* Problem description: Find the line with "left shoulder: (440, 535)" in the entries below, then reproduce it and every line after it down to and including the line with "right hip: (443, 814)", exactly.

[Records drawn from a dataset]
-------

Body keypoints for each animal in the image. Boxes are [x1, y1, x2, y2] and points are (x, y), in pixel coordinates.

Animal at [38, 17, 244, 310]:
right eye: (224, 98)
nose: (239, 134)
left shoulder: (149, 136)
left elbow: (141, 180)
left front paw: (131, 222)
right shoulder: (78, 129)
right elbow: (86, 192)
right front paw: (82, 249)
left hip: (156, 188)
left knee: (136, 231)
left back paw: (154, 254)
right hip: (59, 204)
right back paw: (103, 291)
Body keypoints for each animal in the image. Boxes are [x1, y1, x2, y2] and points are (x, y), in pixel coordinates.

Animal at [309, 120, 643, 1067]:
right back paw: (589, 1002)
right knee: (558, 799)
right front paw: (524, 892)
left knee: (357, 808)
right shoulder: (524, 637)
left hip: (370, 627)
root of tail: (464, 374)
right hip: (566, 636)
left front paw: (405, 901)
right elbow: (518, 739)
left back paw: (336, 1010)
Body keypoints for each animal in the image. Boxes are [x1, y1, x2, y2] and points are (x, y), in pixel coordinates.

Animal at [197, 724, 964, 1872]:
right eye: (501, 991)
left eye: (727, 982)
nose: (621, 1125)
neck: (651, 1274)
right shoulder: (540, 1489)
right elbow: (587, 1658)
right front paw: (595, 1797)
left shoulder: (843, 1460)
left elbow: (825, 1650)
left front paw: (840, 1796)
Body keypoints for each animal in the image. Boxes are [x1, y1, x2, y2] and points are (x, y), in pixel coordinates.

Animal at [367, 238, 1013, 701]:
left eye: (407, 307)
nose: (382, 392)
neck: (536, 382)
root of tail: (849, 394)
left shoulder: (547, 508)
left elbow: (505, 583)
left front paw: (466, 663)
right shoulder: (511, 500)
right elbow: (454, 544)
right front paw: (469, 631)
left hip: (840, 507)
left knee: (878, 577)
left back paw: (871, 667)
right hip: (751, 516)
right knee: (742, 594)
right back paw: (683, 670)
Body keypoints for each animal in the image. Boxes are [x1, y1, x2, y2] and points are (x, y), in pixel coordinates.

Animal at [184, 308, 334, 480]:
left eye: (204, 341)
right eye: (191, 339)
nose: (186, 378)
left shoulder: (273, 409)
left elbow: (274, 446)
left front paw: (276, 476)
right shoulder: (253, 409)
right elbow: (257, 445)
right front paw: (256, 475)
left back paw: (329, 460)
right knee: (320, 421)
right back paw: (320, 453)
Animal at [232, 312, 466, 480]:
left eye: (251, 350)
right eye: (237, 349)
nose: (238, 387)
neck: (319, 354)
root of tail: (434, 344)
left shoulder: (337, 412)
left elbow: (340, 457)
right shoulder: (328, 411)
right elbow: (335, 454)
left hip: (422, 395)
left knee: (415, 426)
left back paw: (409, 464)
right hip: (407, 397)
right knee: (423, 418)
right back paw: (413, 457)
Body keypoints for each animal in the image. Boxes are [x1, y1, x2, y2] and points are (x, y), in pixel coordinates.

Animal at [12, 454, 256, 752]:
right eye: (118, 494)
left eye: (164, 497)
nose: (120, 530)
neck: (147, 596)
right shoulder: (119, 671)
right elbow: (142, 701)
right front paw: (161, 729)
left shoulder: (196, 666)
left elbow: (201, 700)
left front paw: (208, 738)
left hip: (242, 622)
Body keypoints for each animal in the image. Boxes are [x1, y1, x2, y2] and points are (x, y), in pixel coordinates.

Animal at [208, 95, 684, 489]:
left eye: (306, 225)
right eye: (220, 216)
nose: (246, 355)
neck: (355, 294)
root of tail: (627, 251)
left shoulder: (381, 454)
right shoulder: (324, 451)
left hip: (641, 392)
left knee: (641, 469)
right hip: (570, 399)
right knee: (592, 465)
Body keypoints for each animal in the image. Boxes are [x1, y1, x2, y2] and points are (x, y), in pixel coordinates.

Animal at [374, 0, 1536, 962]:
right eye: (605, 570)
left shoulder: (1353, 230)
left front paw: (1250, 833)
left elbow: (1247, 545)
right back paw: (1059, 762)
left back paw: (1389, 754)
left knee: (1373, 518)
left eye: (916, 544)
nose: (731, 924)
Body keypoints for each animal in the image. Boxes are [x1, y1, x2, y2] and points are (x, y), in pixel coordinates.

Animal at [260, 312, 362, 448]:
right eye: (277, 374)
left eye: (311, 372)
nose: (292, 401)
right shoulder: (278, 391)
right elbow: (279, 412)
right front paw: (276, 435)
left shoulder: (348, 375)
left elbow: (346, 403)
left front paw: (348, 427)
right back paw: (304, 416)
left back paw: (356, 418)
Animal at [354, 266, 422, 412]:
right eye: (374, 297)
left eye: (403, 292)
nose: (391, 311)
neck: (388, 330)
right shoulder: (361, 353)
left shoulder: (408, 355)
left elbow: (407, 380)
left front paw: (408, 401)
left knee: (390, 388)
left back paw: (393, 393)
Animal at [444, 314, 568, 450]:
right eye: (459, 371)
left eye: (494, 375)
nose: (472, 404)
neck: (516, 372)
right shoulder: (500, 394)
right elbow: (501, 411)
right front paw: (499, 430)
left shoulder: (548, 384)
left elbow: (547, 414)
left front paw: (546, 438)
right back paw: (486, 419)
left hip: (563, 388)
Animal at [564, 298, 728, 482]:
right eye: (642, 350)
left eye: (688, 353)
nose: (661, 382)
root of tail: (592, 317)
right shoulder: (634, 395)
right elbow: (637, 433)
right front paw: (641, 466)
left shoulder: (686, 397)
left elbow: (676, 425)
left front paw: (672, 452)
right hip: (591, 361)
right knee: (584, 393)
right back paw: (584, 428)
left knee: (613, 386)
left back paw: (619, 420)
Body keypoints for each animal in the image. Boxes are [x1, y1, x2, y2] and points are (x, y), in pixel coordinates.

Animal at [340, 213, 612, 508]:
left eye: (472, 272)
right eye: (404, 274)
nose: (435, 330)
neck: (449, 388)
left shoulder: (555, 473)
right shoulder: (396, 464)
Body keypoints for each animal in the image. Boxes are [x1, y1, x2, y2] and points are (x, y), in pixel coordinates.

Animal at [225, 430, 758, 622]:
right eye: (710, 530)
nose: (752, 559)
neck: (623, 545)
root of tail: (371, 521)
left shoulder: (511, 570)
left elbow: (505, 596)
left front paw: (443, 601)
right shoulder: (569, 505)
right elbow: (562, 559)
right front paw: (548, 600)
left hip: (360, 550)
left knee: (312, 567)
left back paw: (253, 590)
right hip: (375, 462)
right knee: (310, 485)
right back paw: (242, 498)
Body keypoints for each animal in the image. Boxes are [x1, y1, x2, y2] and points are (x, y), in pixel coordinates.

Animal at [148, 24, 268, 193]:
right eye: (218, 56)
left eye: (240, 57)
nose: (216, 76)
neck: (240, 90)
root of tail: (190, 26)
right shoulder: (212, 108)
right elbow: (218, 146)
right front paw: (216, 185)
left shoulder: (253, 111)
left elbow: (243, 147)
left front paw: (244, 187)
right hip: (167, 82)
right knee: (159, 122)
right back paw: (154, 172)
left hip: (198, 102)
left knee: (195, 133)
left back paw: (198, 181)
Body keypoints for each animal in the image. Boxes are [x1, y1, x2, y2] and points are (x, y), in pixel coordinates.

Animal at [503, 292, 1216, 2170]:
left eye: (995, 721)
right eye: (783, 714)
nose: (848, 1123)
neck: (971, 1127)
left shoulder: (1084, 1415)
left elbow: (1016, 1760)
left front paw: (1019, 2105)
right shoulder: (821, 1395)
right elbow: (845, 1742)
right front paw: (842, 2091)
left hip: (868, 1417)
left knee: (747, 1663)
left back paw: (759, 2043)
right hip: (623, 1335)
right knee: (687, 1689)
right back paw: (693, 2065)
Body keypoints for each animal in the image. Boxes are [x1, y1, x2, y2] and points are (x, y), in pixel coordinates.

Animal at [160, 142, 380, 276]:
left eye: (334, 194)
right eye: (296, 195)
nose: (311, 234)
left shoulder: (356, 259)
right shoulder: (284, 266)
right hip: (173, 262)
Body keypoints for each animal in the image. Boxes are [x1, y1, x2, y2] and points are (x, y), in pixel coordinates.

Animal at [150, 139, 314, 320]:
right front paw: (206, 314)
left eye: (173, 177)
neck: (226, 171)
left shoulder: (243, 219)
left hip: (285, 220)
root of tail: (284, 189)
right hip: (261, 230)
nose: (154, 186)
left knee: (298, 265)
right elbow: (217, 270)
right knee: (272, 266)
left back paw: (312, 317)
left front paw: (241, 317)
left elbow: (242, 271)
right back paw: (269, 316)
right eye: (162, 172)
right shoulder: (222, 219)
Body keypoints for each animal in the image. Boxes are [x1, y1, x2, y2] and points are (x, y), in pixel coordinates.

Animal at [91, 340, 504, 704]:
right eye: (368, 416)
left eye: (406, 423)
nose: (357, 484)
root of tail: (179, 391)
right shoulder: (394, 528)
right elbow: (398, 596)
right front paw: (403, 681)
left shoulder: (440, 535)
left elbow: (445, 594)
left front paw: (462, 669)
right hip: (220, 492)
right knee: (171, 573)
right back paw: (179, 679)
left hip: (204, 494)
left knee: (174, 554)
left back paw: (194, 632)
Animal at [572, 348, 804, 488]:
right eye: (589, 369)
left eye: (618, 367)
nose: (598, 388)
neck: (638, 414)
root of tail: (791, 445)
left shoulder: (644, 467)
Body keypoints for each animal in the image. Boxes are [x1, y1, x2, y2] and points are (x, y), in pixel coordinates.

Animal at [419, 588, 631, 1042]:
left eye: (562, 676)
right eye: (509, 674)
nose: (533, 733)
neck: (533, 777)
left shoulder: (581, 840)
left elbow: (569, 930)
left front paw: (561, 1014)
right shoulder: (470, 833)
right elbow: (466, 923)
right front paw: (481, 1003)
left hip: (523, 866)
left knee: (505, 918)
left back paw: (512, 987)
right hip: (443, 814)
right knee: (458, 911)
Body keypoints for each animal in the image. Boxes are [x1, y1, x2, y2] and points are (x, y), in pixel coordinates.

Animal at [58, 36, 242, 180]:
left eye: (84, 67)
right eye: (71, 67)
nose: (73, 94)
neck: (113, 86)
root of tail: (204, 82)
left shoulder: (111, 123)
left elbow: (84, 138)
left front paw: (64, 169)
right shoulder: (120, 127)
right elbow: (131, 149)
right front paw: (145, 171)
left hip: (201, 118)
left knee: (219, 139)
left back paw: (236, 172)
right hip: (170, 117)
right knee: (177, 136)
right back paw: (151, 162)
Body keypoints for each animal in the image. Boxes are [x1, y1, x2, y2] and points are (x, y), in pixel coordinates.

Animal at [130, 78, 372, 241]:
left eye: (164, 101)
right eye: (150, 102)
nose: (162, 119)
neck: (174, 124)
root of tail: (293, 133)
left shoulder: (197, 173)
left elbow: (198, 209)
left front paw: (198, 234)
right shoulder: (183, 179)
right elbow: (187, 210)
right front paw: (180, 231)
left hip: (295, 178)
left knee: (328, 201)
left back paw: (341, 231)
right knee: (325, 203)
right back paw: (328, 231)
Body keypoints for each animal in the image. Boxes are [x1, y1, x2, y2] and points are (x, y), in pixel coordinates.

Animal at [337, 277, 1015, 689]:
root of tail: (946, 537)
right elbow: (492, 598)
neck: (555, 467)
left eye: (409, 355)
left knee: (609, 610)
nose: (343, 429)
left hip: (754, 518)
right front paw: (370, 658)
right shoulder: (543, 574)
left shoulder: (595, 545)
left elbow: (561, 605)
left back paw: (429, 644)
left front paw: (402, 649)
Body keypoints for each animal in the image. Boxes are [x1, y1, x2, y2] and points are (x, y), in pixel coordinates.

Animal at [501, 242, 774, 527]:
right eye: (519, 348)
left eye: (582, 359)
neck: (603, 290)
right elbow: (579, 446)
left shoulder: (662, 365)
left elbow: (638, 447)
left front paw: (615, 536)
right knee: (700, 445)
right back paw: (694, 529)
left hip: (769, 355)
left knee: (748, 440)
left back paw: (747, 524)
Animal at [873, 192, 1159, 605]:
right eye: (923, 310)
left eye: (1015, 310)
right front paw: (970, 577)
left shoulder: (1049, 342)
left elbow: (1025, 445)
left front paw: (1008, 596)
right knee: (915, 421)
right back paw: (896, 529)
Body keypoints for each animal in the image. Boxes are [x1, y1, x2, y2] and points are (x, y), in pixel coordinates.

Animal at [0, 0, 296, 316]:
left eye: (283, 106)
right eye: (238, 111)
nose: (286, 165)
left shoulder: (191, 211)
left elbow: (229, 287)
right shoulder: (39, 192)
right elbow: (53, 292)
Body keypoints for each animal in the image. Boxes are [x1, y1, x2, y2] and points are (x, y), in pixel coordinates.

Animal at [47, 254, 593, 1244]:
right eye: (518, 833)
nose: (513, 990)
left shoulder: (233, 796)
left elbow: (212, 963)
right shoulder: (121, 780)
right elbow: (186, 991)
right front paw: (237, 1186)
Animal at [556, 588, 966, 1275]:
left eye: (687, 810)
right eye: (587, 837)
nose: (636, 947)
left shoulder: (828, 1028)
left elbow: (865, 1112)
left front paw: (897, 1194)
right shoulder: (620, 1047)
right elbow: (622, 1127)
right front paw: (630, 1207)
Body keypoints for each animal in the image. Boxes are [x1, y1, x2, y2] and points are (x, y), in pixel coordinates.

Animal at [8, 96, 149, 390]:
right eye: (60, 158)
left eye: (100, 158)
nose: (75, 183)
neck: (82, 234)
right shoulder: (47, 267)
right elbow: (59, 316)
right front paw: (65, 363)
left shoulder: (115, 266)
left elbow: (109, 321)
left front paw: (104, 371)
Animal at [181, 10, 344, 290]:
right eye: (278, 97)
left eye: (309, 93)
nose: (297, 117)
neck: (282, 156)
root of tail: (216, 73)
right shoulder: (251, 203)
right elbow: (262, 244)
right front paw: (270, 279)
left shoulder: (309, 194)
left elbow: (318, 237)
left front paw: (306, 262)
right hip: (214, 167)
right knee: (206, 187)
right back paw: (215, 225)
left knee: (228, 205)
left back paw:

-------

* Response:
left shoulder: (440, 535)
left elbow: (445, 594)
left front paw: (462, 669)
right hip: (220, 492)
right knee: (171, 573)
right back paw: (179, 679)
left hip: (204, 494)
left knee: (174, 554)
left back paw: (194, 632)
Animal at [572, 348, 804, 488]:
right eye: (589, 369)
left eye: (618, 367)
nose: (598, 388)
neck: (638, 414)
root of tail: (791, 445)
left shoulder: (644, 467)
Body keypoints for each animal in the image. Boxes are [x1, y1, x2, y2] and points are (x, y), in pixel coordinates.

Animal at [419, 588, 631, 1042]:
left eye: (562, 676)
right eye: (509, 674)
nose: (533, 733)
neck: (533, 777)
left shoulder: (581, 840)
left elbow: (569, 930)
left front paw: (561, 1014)
right shoulder: (470, 833)
right elbow: (466, 923)
right front paw: (481, 1003)
left hip: (523, 866)
left knee: (505, 918)
left back paw: (512, 987)
right hip: (443, 814)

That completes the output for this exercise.